Tuesday, July 15, 2014

Fire-roasted corn on the cob: Welcome Monsoons

A trip to the Indian grocery store yesterday reminded me instantly that the month of Shravan must have begun! Back in India, the Monsoons in the month of Shravan not only brought an end to the intense heat wave in Delhi, but also ushered in the festive season. As with everything else, my unforgettable memories are those of food- starting with vendors selling litchijamun and Phalsa, followed by the appearance of Pheni and Ghevar in the sweet shops. And who can forget those charcoal-roasted bhutta sellers that sprang up on every corner. Sprinkled with masala and neembufire roasted corn cobs are the quintessential Indian street food during the monsoons.

My mom and I bought those bhuttas every evening during the rainy season. This ancient old man in a ratty turban would materialize out of nowhere when it was time. He lined a few bricks in a semicircle, and filled the middle with charcoal that he lit for fire. On top of this make-shift fire-pit, he placed a largish, semi-circular jaali. As he fanned the fire with a large woven palm-leaf pankha with his left hand, his right rang a loud, clanky brass bell. Slowly, a crowd gathered around him. Children returning from school, some with their moms in tow. Neighborhood “aunties”, just waking up from their afternoon nap and ready for a small snack and big gossip. Younger kids, fed up from being locked inside their home all morning and hankering to be taken out for some air. As he removed the silk and husk from the corn; orders rang all around him - masala, mirch-masala, extra neembu, light-roast, charred…..He gave everyone a nod, without looking up. And yet, he never made a mistake. Everyone got what they wanted. He was sold out within an hour- and he always returned the next day with more. As the rains waned, the old man disappeared again- only to return the next year. 

The funny thing is, corn in the US is much better tasting than the one I remember from back home. And yet, all I usually do with it is steam or boil it and eat it with butter. Once in a while, when we set up the grill outside on the deck, we roast them on the grill. I have a smooth, ceramic-top stove, so I never contemplated roasting anything on it. 

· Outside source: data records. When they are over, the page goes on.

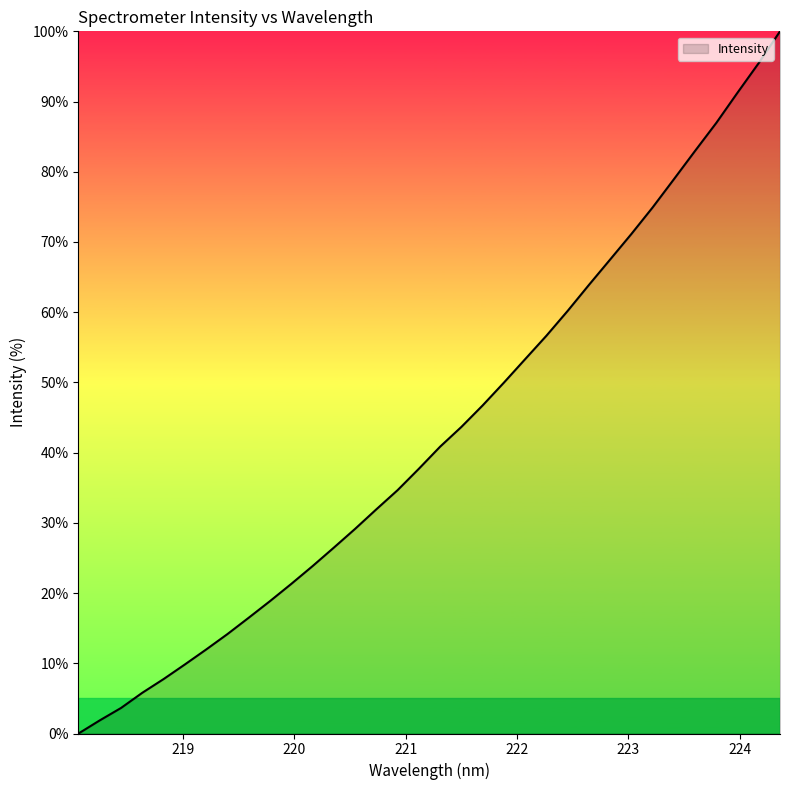

What is the greatest value displayed?

100.0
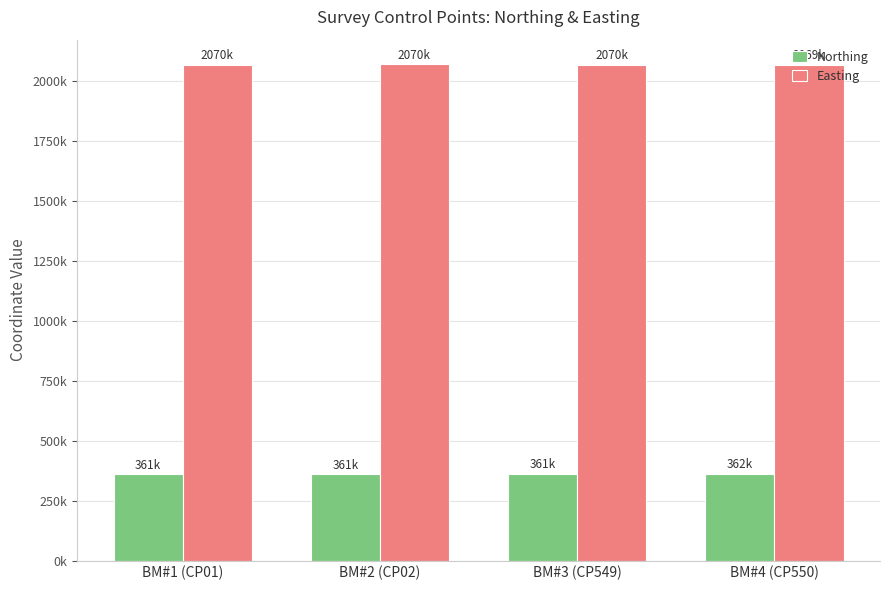

Reading right to left, list all the values displayed in this chart.

Northing: 361555.0	361458.8	361187.3	360854.3
Easting: 2069401.6	2069771.6	2069932.2	2069795.3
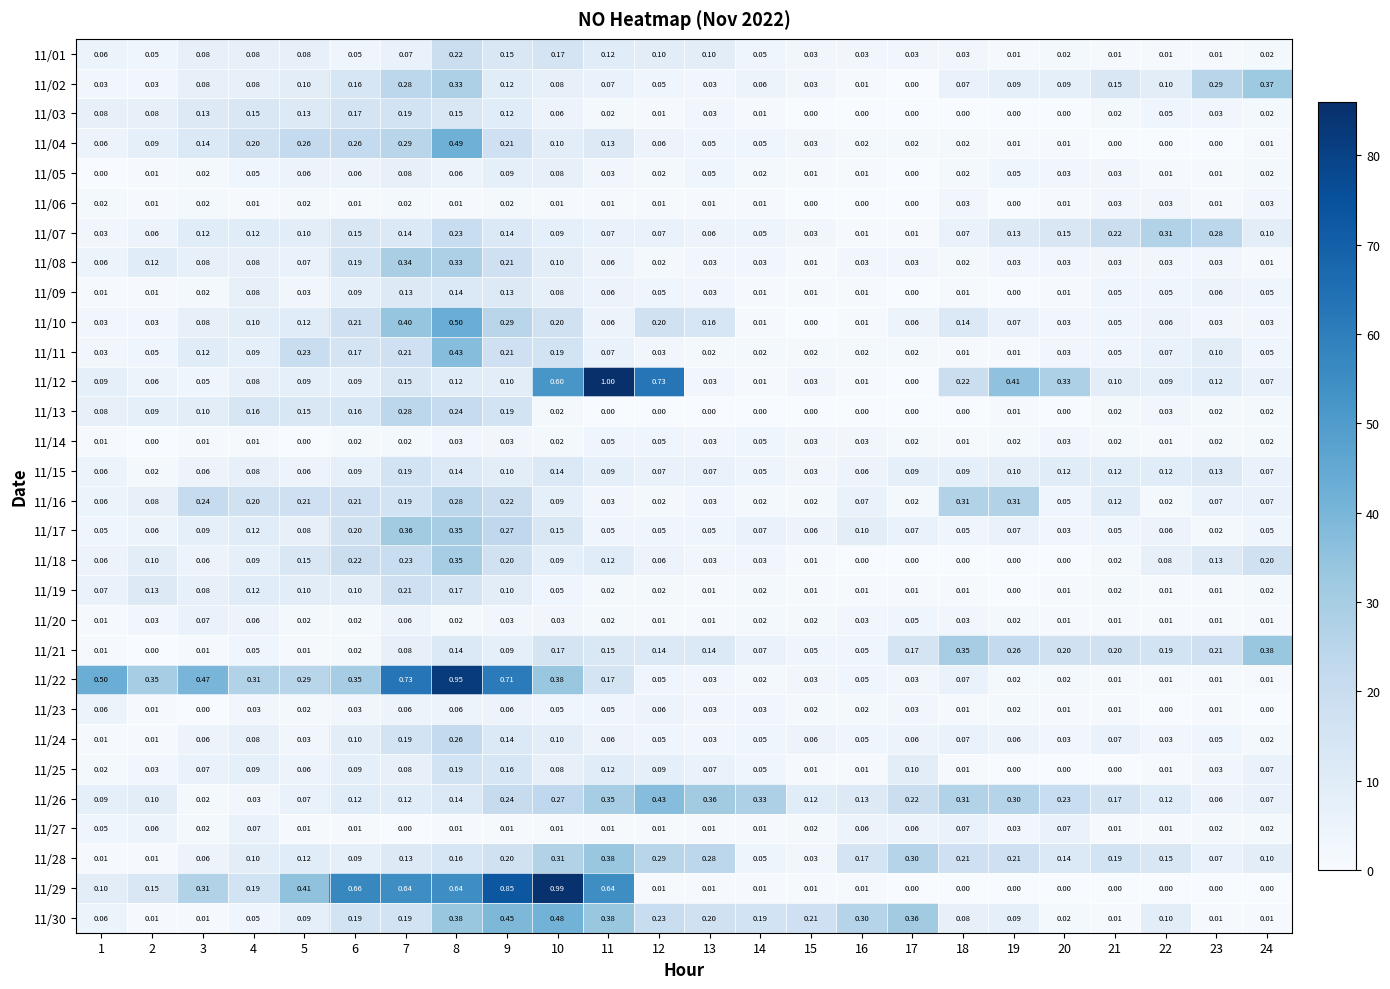

Is the value of 11/20 at 24 greater than the value of 11/02 at 7?

No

A couple of years ago, a dear friend gave me a contraption to be used for roasting on glass-top stoves. It is a rectangular steel mesh with little feet that I can put on the stove and then cook the food on top of the mesh so that it is in direct contact with “fire” - or heat; as mine is an electric cooktop. I’ve mostly used it for making makki ki roti. This time, it reminded me of the bhutta-waala’s jaali. I just couldn’t stop wondering if I could roast  a cob of corn on it…it worked!

Corn on the Cob

To make an Indian street- style bhutta, you need:

  • Corn on the cob- stripped, dehusked and desilked.
  • A charcoal grill (or not!). An open fire of some sort would do.
  • A seasoning of your choice. Typically, salt, pepper or chaat masala rubbed using one half of a lemon is ideal.
  • Best eaten piping hot!

All you need to do is to roast the corn on the cob over open fire till it looks slighted charred and burned and mostly cooked. Turn it around periodically to get it cooked evenly.

Once it is done, take one half of the lemon and dip it in a bowl of chaat masala. Rub your masala all over using the lemon half while slightly squeezing the lemon along the way.


My two cents: There is no better way to recreate childhood memories than with food. I am glad I got over my “electric stove” hurdle and satisfied my craving. A word of caution though- some corn kernels splattered and burst on direct flame. I got quite a few on my bare arms. So be careful. And enjoy a hot bhutta on a rainy day. You can’t recreate the magic of an ancient bhutta-walla, but you can still have fire-roasted corn on the cob; Indian -style!